The International Air Transport Association (IATA) has revealed that reduced passenger demand continued in September despite relaxed lockdown rules.

During the month, total passenger demand, which is measured in revenue passenger kilometres (RPKs), has improved slightly over the 75.2% year-to-year decline recorded in August. However, it was 72.8% below the same period last year.

Capacity during this period dropped by 63% compared with a year ago while the load factor declined by 21.8 percentage points to 60.1%.

Data shared by IATA also revealed that international passenger demand decreased by 88.8% in September compared with the same period last year.

Domestic demand in September improved from a 50.7% decline in August but was down by 43.3% compared with the previous year.

Capacity for international and domestic passenger respectively reduced by 78.9% and 33.3%.

IATA director general and CEO Alexandre de Juniac said: “We have hit a wall in the industry’s recovery. A resurgence in Covid-19 outbreaks – particularly in Europe and the US – combined with governments’ reliance on the blunt instrument of quarantine in the absence of globally aligned testing regimes, has halted momentum toward re-opening borders to travel.

“Although domestic markets are doing better, this is primarily owing to improvements in China and Russia. And domestic traffic represents just a bit more than a third of total traffic, so it is not enough to sustain a general recovery.”

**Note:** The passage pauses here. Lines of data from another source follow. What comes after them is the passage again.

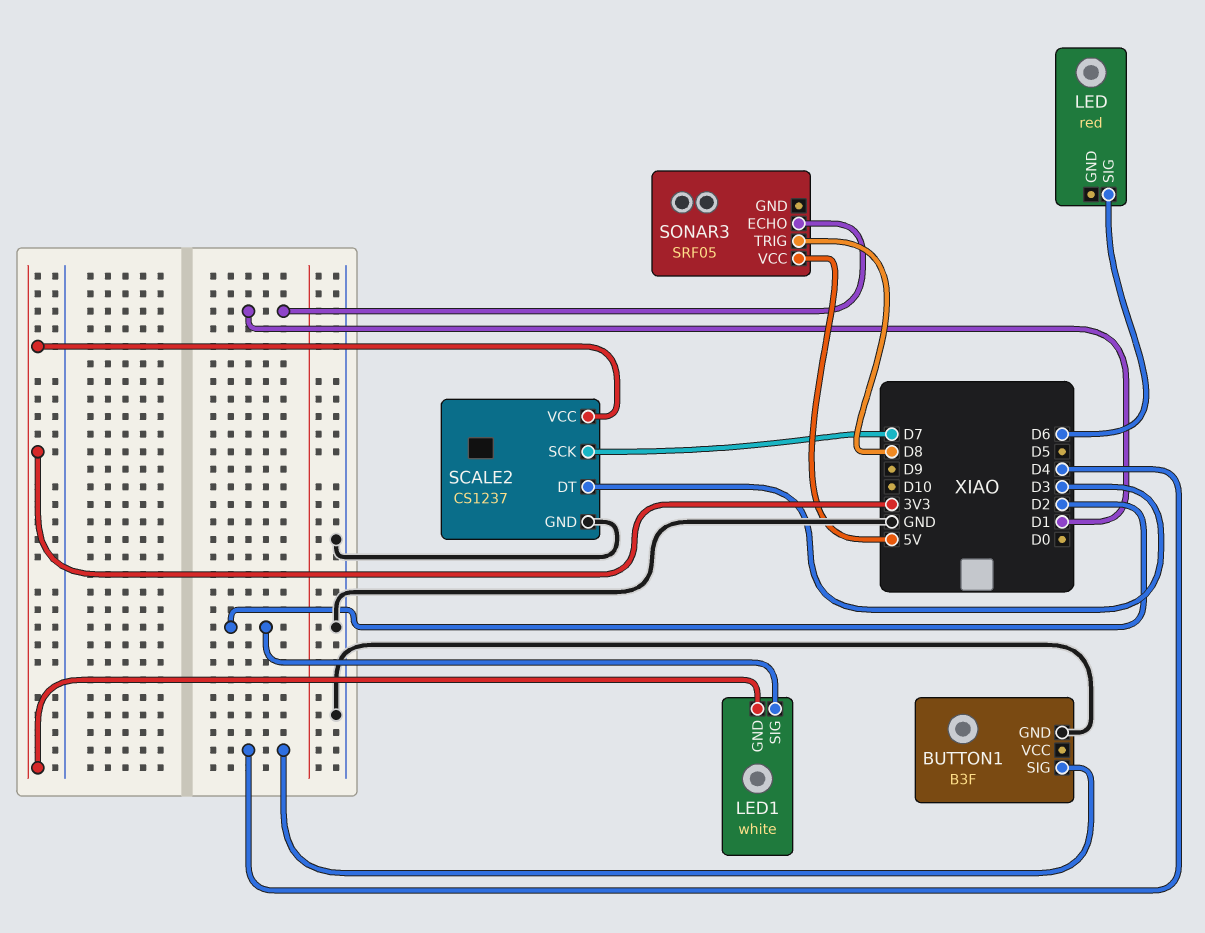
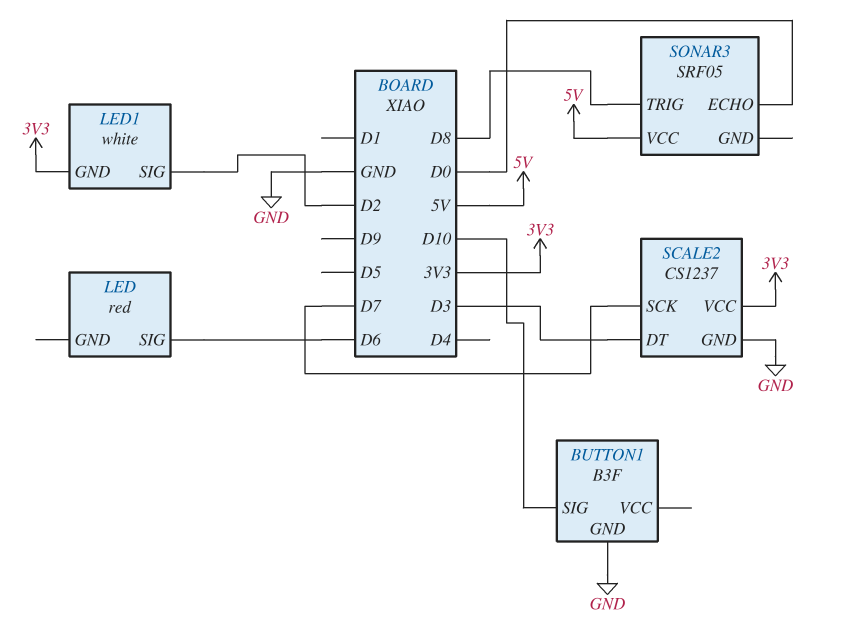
BUTTON1 pin SIG: D4 -> D10
SONAR3 pin ECHO: D1 -> D0

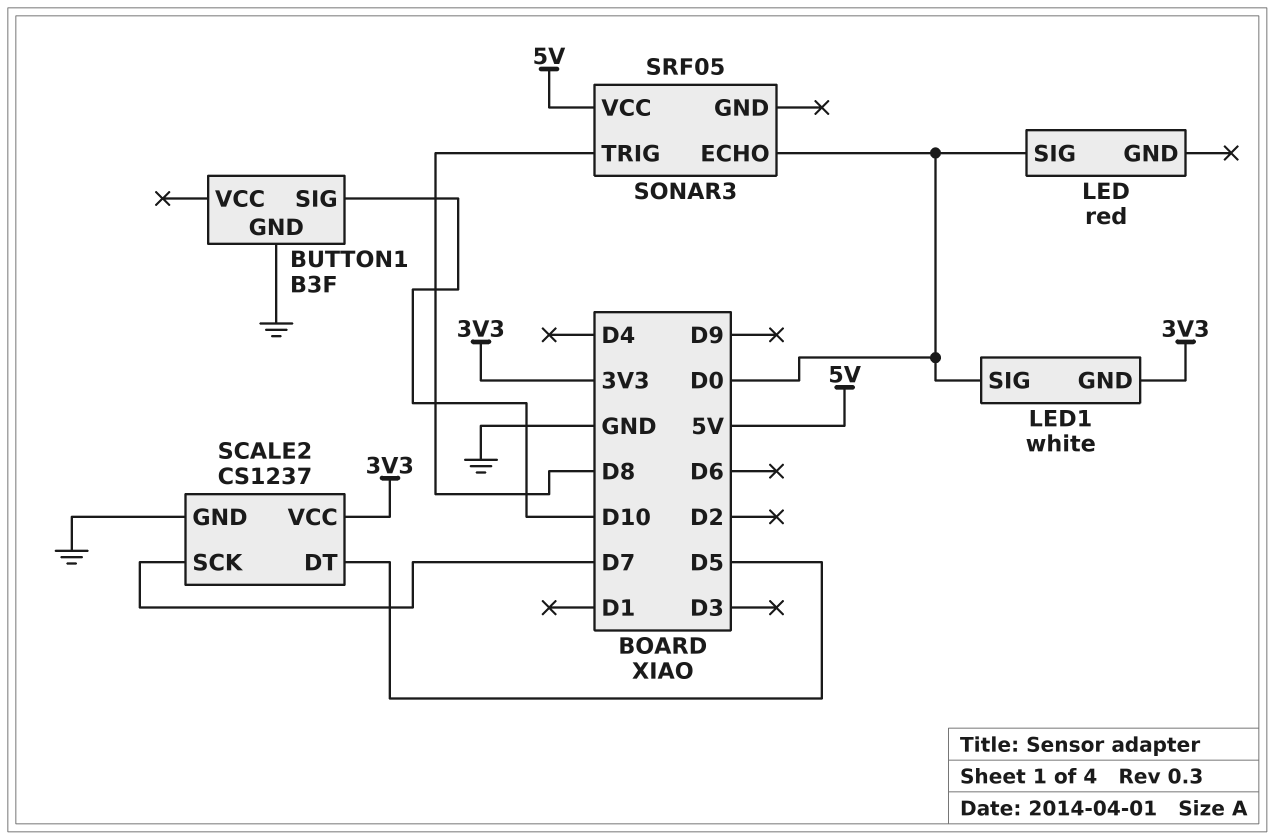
LED pin SIG: D6 -> D0
LED1 pin SIG: D2 -> D0
SCALE2 pin DT: D3 -> D5

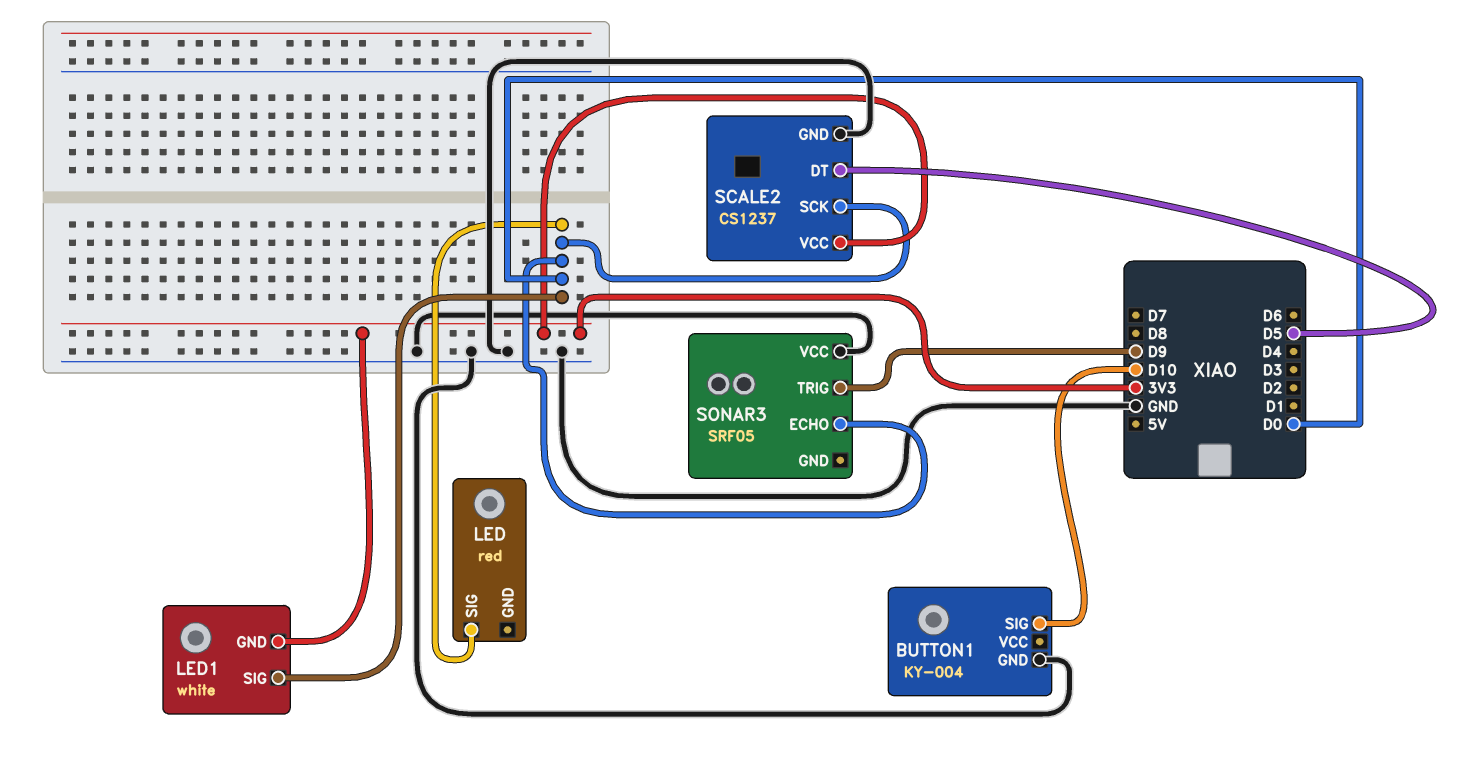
BUTTON1: B3F -> KY-004
SCALE2 pin SCK: D7 -> D0
SONAR3 pin TRIG: D8 -> D9
SONAR3 pin VCC: 5V -> GND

Concurrently, IATA’s September data for global air freight markets revealed that air cargo demand remained depressed compared to 2019 levels.

Global demand, which is measured in cargo tonne-kilometres (CTKs), improved from the 12.1% year-on-year drop recorded in August but was 8% below previous-year levels in September (-9.9% for international operations).

Last month, IATA again called on governments worldwide to provide additional financial support to the aviation industry.